Saved dataset items
========================================================================

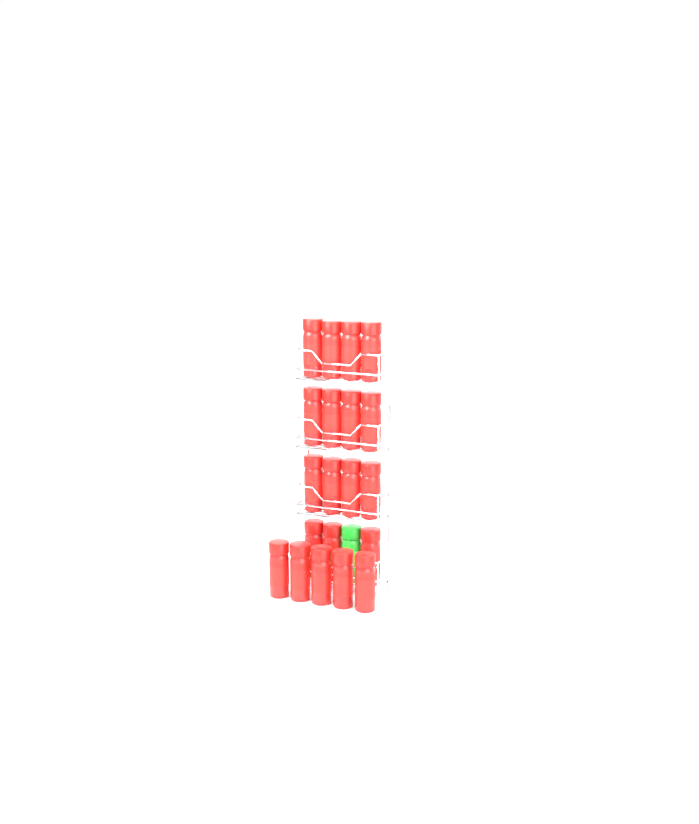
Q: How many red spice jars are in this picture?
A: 20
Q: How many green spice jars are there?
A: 1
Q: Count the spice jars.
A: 21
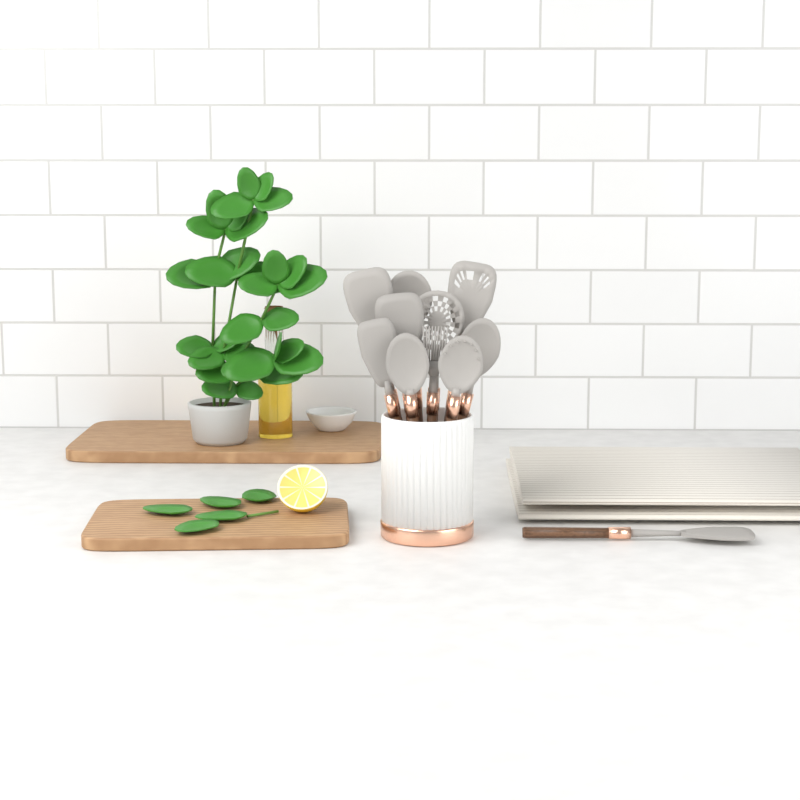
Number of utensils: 11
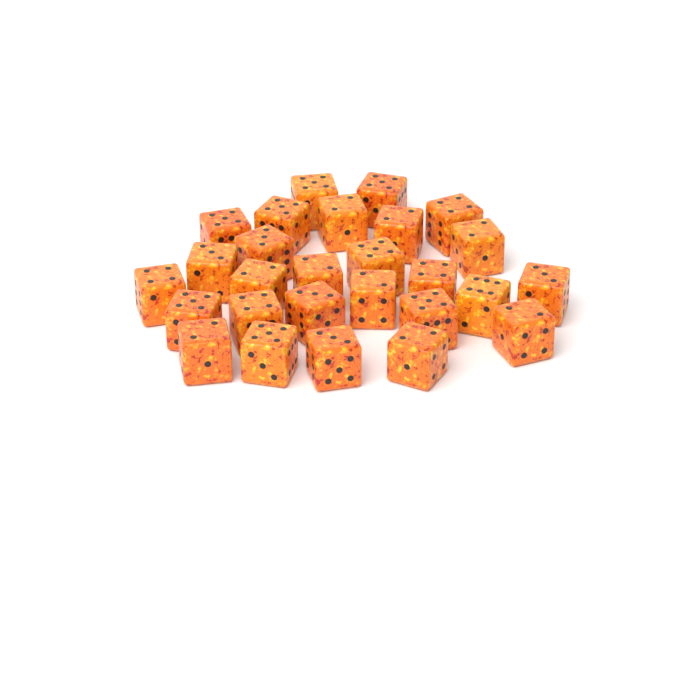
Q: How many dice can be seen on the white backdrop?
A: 27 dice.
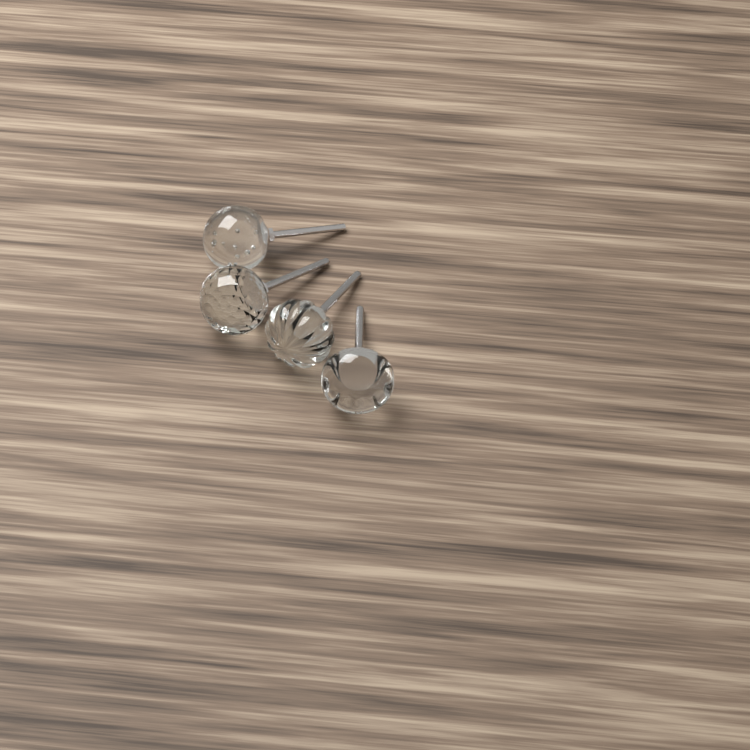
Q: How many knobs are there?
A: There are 4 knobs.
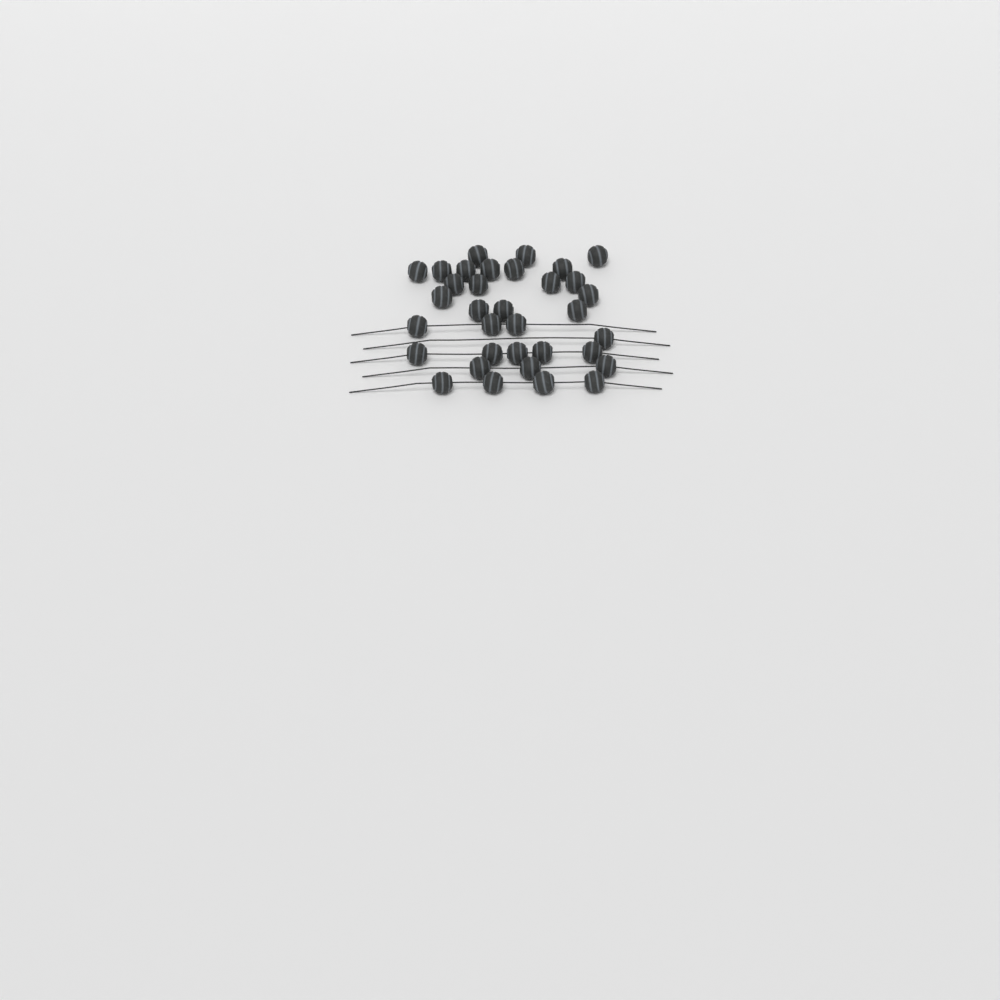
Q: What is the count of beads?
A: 34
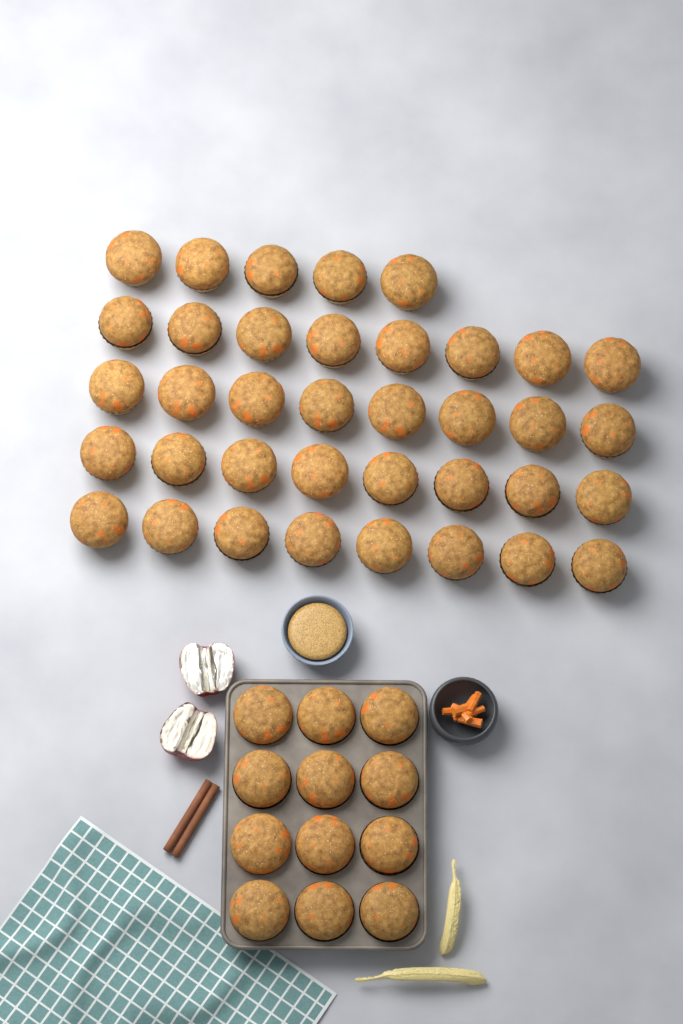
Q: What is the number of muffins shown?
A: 49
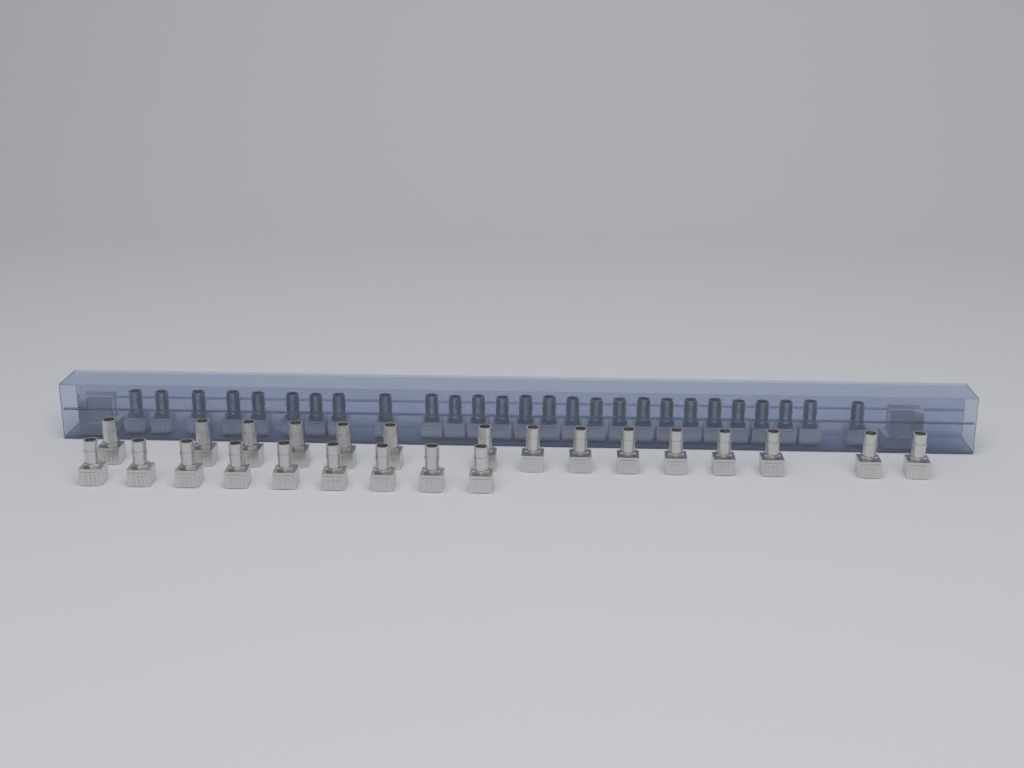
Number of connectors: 51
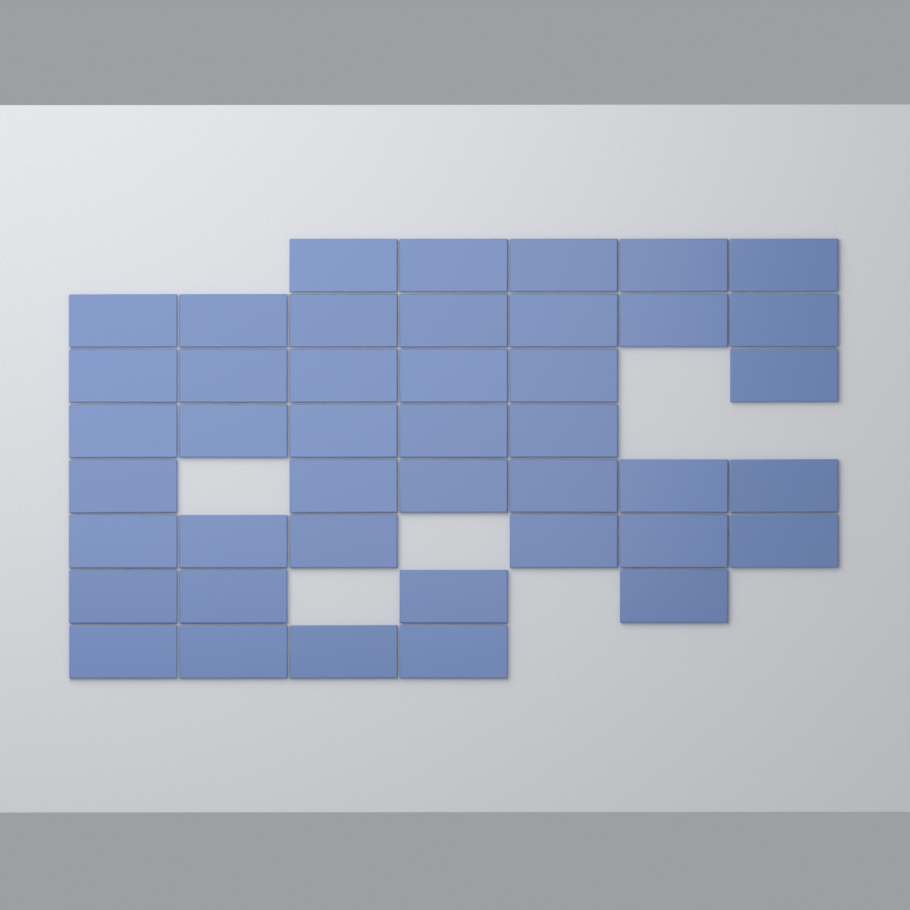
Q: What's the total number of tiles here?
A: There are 43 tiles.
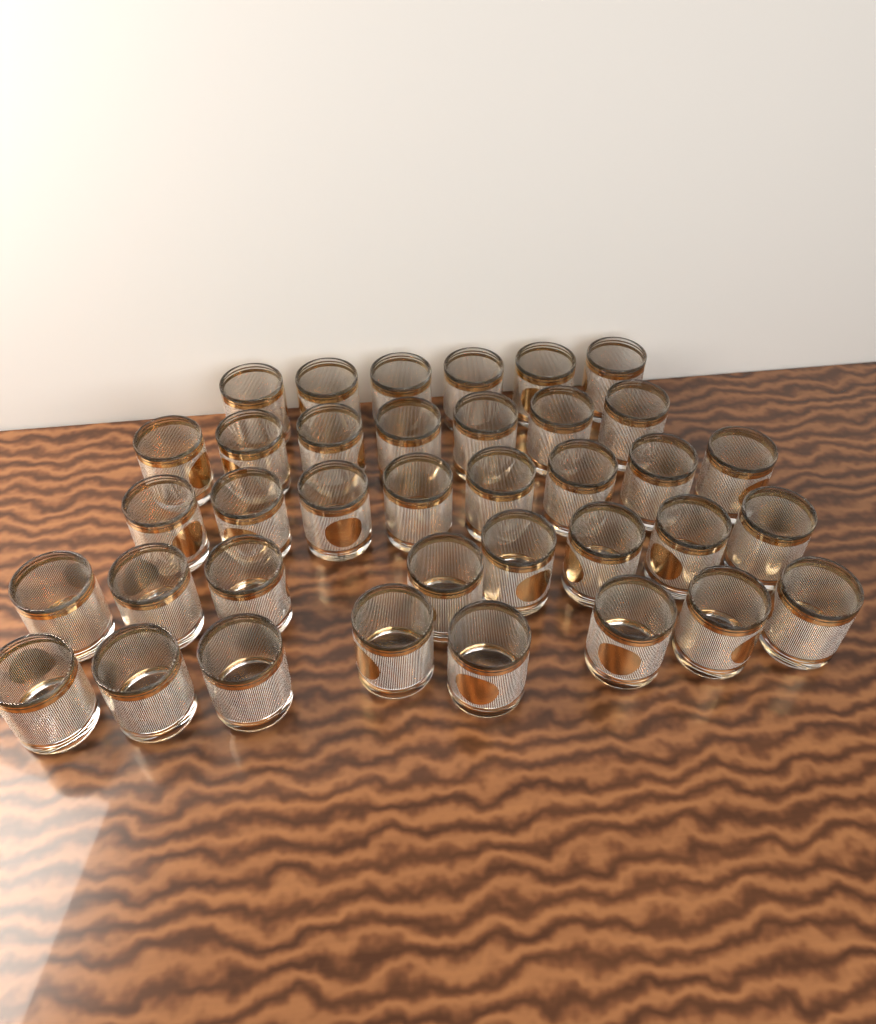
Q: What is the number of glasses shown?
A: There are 37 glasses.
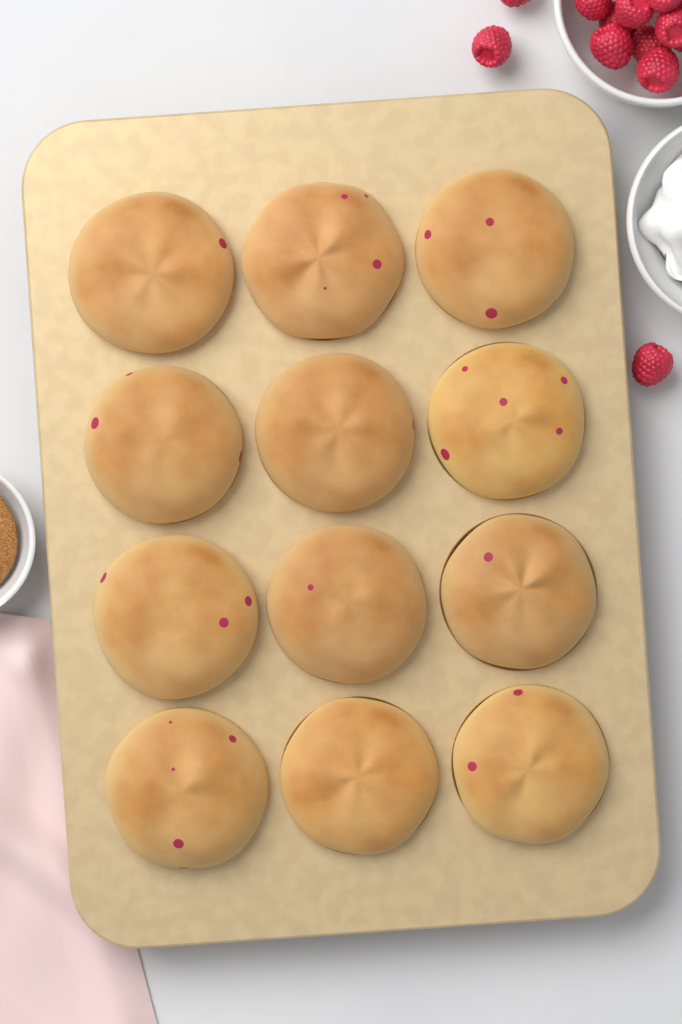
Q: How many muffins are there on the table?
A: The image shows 12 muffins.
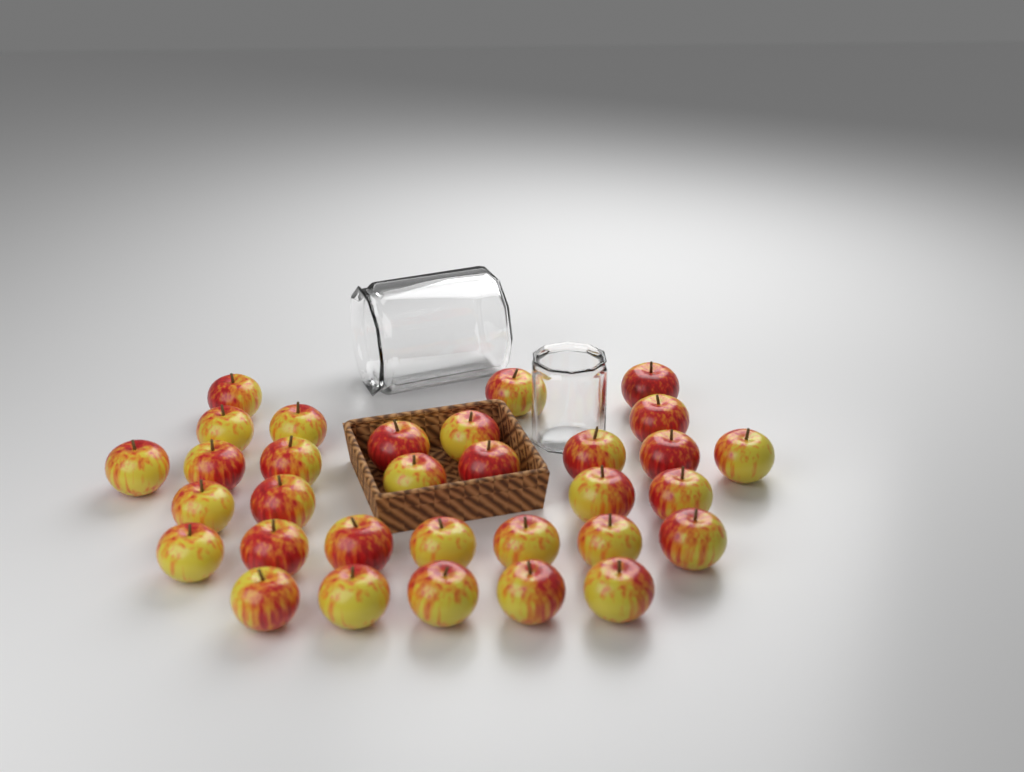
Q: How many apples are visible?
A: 32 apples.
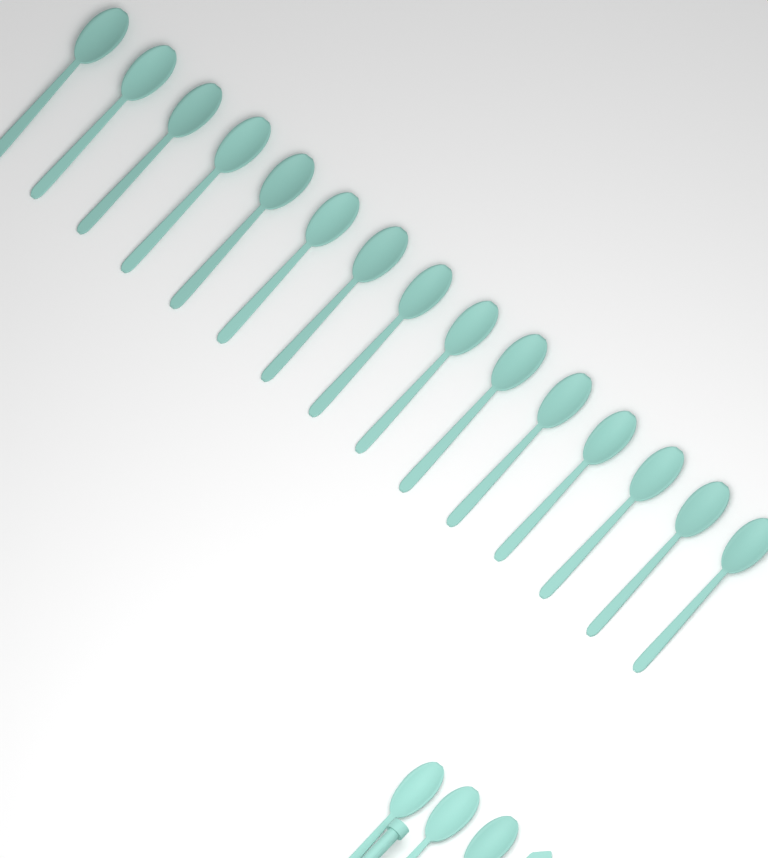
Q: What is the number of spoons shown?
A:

========================================================================

Please retype all of the lines above word for word, leaving the pictures out.

Q: How many red spice jars are in this picture?
A: 20
Q: How many green spice jars are there?
A: 1
Q: Count the spice jars.
A: 21
Number of utensils: 11
Q: How many dice can be seen on the white backdrop?
A: 27 dice.
Q: How many knobs are there?
A: There are 4 knobs.
Q: What is the count of beads?
A: 34
Q: What is the number of muffins shown?
A: 49
Number of connectors: 51
Q: What's the total number of tiles here?
A: There are 43 tiles.
Q: What is the number of glasses shown?
A: There are 37 glasses.
Q: How many muffins are there on the table?
A: The image shows 12 muffins.
Q: How many apples are visible?
A: 32 apples.
Q: What is the number of spoons shown?
A:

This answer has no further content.